А роман – это история, что идет под парусом, наполненным этими ветрами; она отражает различные формы вдохновения и объединяет общим смыслом то, что мы воображаем и создаем в своем сознании. Но прежде всего роман – это сосуд, заключающий в себе полный жизни воображаемый мир, туда мы хотим иметь возможность попасть в любой момент. Романы состоят из фрагментов наших фантазий, которые помогают нам оказаться в мире книги и как можно быстрее забыть о скучном реальном мире. Чем больше мы пишем, тем богаче становятся эти фантазии, тем просторнее, совершеннее, насыщеннее и прекраснее становится этот воображаемый мир. Мы познаем этот мир, пока пишем, и чем лучше мы его узнаем, тем проще сохранить его в своем сознании. Если я нахожусь на середине романа и работается легко, я с легкостью вхожу в его мир фантазий. Ведь романы – это новые миры, куда мы входим, когда читаем их, и, наверное, существуем, когда их пишем: писатель придает книгам форму, он хочет, чтобы они выражали фантазии, его фантазии. Внимательному читателю они дарят счастье, хорошему писателю они дарят надежный, прочный новый мир, укрывшись в котором он будет счастлив в любой час дня. Если я подхожу к рабочему столу, на котором лежат мои тетради и ручка, и чувствую, что могу создать хотя бы маленькую часть того чудесного мира, я счастлив. Я мгновенно выхожу из привычного, банального мира и оказываюсь в другом – просторном и свободном, и обычно мне не хочется ни возвращаться в реальную жизнь, ни завершать роман, поскольку это будет означать, что я прекращаю созидать мир, который с каждой минутой становится все многограннее. Мои чувства похожи на просьбы некоторых читателей, которые говорят мне: «Пожалуйста, пусть новый роман будет подлиннее!» Я горжусь, что слышу эти слова в тысячи раз чаще, чем вечные слова издателей: «Пожалуйста, пишите покороче!»

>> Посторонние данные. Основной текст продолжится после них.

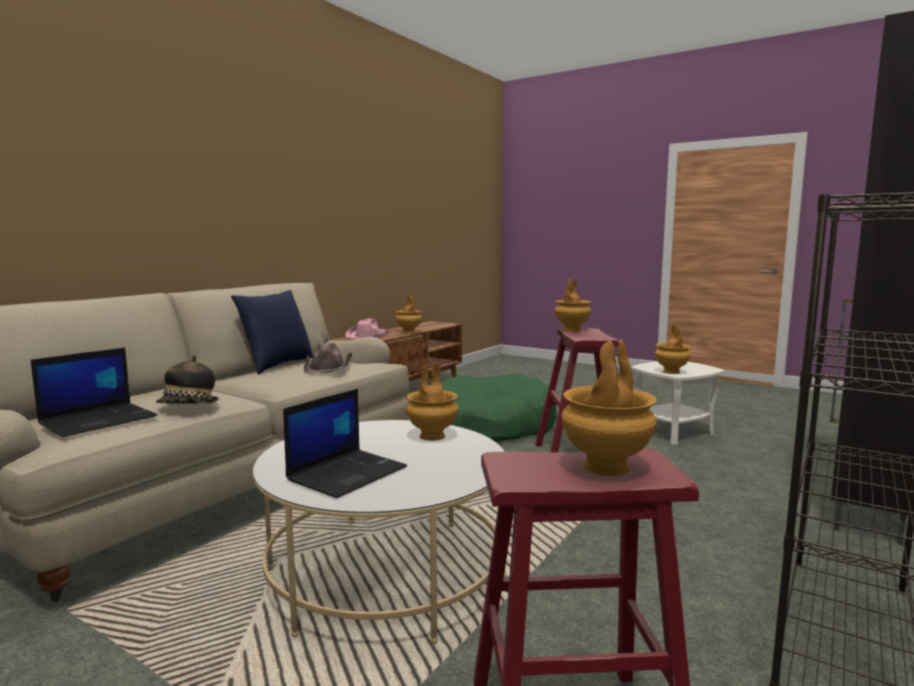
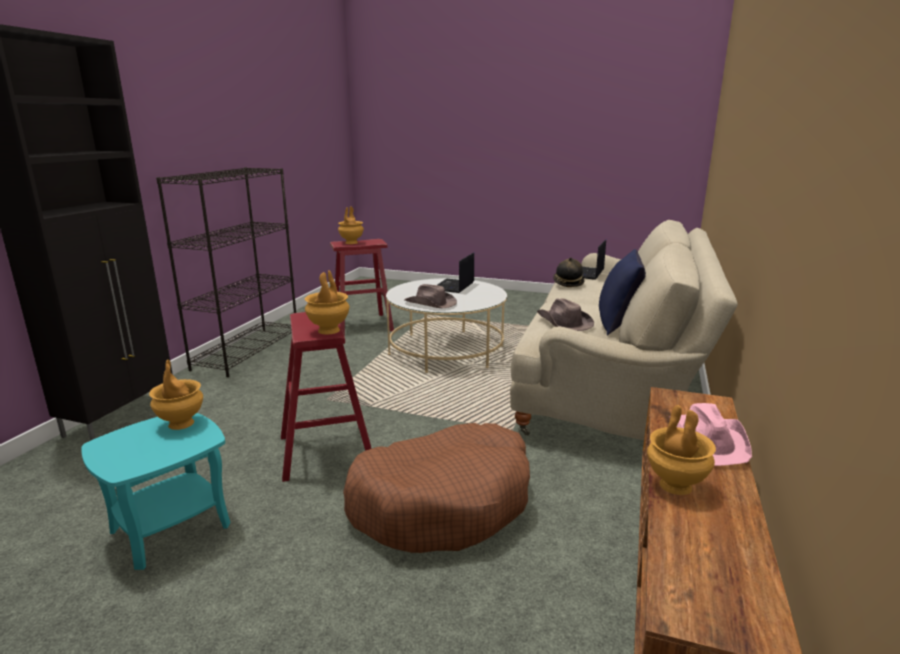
camera: 165 degrees right, 10 degrees up
(432, 436) = (430, 303): brown vase -> brown hat
(490, 426) = (442, 502): green dog bed -> brown dog bed
(673, 432) = (171, 527): white side table -> turquoise side table

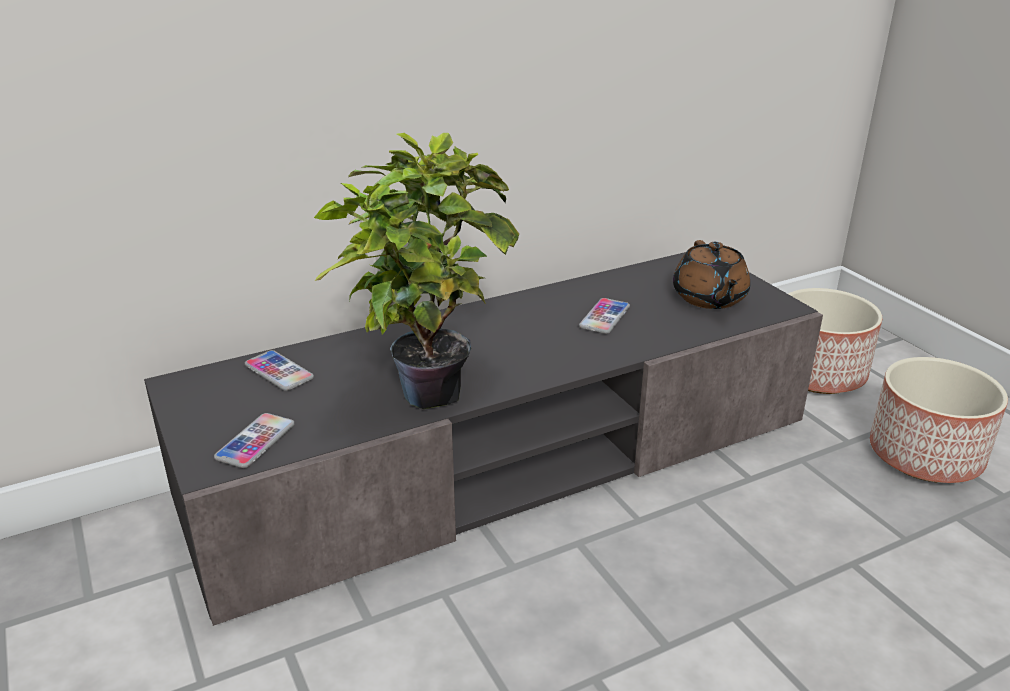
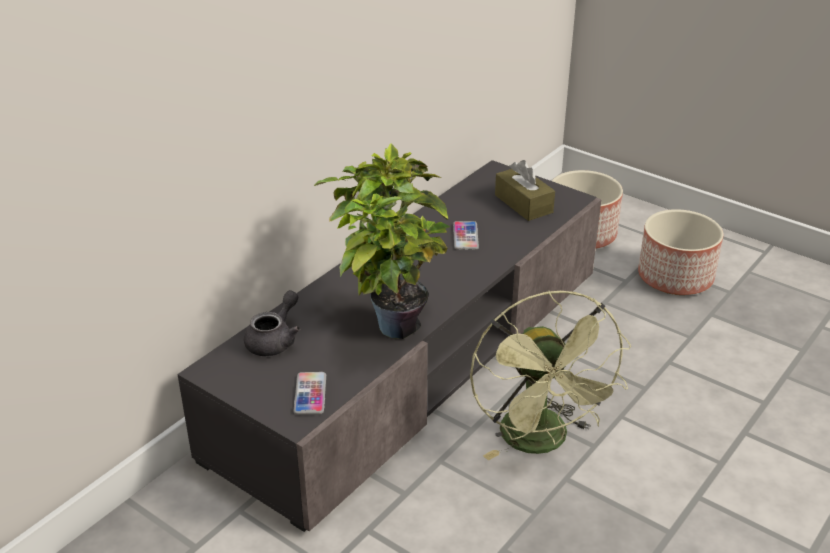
camera: 25 degrees left, 5 degrees up
(279, 372) = (275, 340): phone -> grey teapot
(594, 615) = (541, 442): none -> green fan
(709, 298) = (523, 204): brown teapot -> brown tissue box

Как получается, что привычка, прихоть одного человека рождает то, что вызывает интерес у других людей? Те, кто читал «Имя мне – Красный», помнят, что в конце романа Шекюре говорит о том, что тот, кто пытается все объяснить, является глупцом. Я в данной ситуации разделяю мнение Шекюре, а не моего тезки, маленького героя по имени Орхан, над которым подсмеивается его мать. Но, если позволите, я все же совершу глупость, поведу себя как Орхан и попытаюсь объяснить, почему фантазии, что служат лекарством писателю, могут лечить и других людей: потому что если я целиком погрузился в свой роман и работа идет хорошо – если я сумел отгородиться от телефонных звонков, вопросов, требований и проблем повседневности, – то правила, по которым существует мой рай, где я пребываю со своей книгой и где можно свободно парить в воздухе, напоминают мне правила игр моего детства. Все становится проще, я словно нахожусь в мире, где могу заглянуть в каждый дом, машину, корабль, – все сделано из стекла; все предметы посвящают меня в свои тайны. Единственное, что мне остается делать, – предугадывать эти правила и слушать; с удовольствием наблюдать за тем, что происходит внутри домов; ездить на автобусах и машинах с моими героями и гулять по Стамбулу; а если мне вдруг становится скучно – смотреть на увиденное по-новому, меняя его; все, что мне остается делать, – быть счастливым, не заботясь ни о чем, ведь, пока я веселюсь как ребенок, я узнаю́ что-то новое.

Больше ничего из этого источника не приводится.